ECLI:NL:CRVB:2007:AZ8338
Centrale Raad van Beroep
- Hoger beroep
- C.W.J. Schoor
- H.G. Rottier
- C.P.M. van de Kerkhof
- Rechtspraak.nl
Beoordeling van prematuur bezwaar tegen arbeidsongeschiktheidsuitkering na auto-ongeluk
In deze zaak gaat het om een hoger beroep van appellant tegen een uitspraak van de rechtbank Amsterdam. Appellant had zich ziek gemeld na een auto-ongeluk en verzocht het Uwv om zijn uitkering te herzien op basis van artikel 39a van de WAO. Het Uwv weigerde dit en verklaarde het bezwaar van appellant tegen hun besluit prematuur. De rechtbank verklaarde het beroep van appellant niet-ontvankelijk voor het deel dat betrekking had op de herziening van de uitkering, maar verklaarde het beroep tegen de ongegrondverklaring van het bezwaar ongegrond. Appellant ging in hoger beroep tegen deze uitspraak.

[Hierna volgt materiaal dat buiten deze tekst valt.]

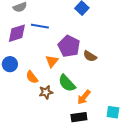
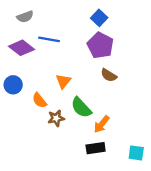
purple diamond: (17, 33) -> (21, 48), turned 55
purple pentagon: (69, 46) -> (100, 45), moved
cyan square: (113, 112) -> (136, 153), moved

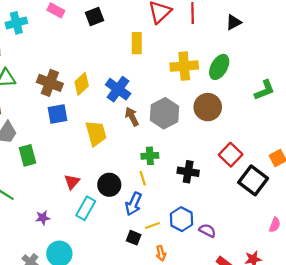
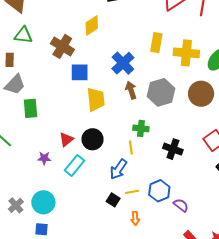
yellow rectangle: (137, 43) -> (156, 43), moved
yellow diamond: (82, 84) -> (92, 26), moved
blue square: (57, 114) -> (80, 72), moved
black circle: (109, 185) -> (92, 139), moved
purple star: (43, 218) -> (44, 158), moved

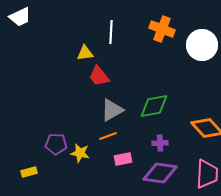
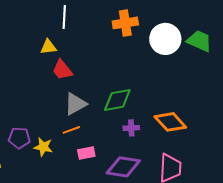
orange cross: (162, 29) -> (125, 23), turned -30
white line: (111, 32) -> (64, 17), moved
purple cross: (160, 143) -> (131, 128), moved

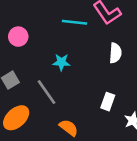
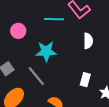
pink circle: (18, 37) -> (18, 31), moved
cyan star: (61, 62) -> (46, 51), size x1.5

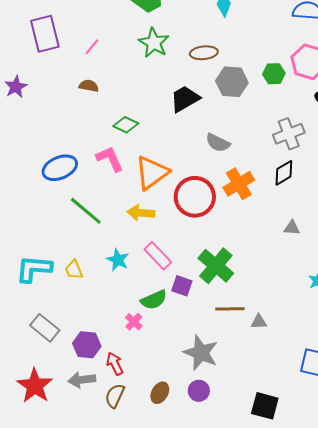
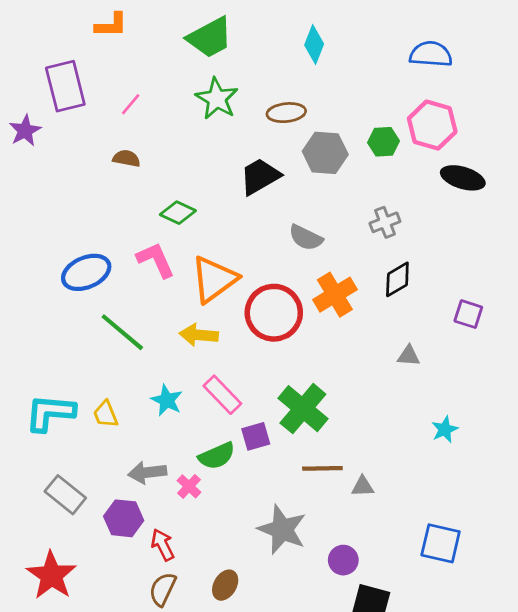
purple star: (16, 87) -> (25, 131), moved
gray cross: (289, 134) -> (385, 222), moved, size x0.7
purple square: (182, 286) -> (256, 436), turned -35
gray arrow: (82, 380) -> (147, 472), moved
purple circle: (199, 391) -> (343, 560), moved

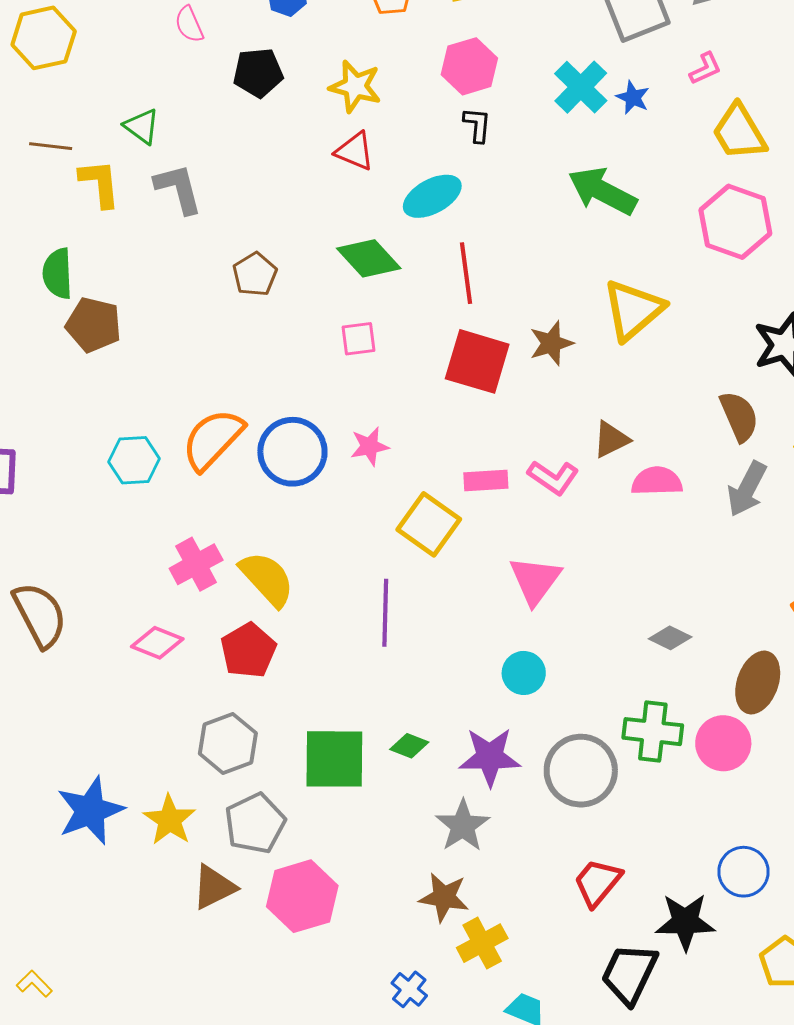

De Centrale Raad van Beroep oordeelt dat het Uwv het bezwaarschrift van appellant ten onrechte als prematuur heeft aangemerkt. De Raad stelt vast dat de gemachtigde van appellant in zijn bezwaarschrift duidelijk heeft aangegeven dat er geen beslissing was genomen op het verzoek van 12 februari 2003. De Raad concludeert dat het Uwv zich had moeten beperken tot het geven van een beslissing op het bezwaar tegen het besluit van 14 februari 2003. De Raad vernietigt de aangevallen uitspraak en het bestreden besluit, voor zover deze betrekking hebben op het besluit van 24 juli 2003, en verklaart het beroep in zoverre gegrond.
Daarnaast wordt het Uwv veroordeeld in de proceskosten van appellant, die zijn begroot op € 1288,- voor verleende rechtsbijstand in zowel de eerste aanleg als in hoger beroep. Tevens dient het Uwv het betaalde griffierecht van € 134,- aan appellant te vergoeden. De uitspraak is gedaan op 13 februari 2007.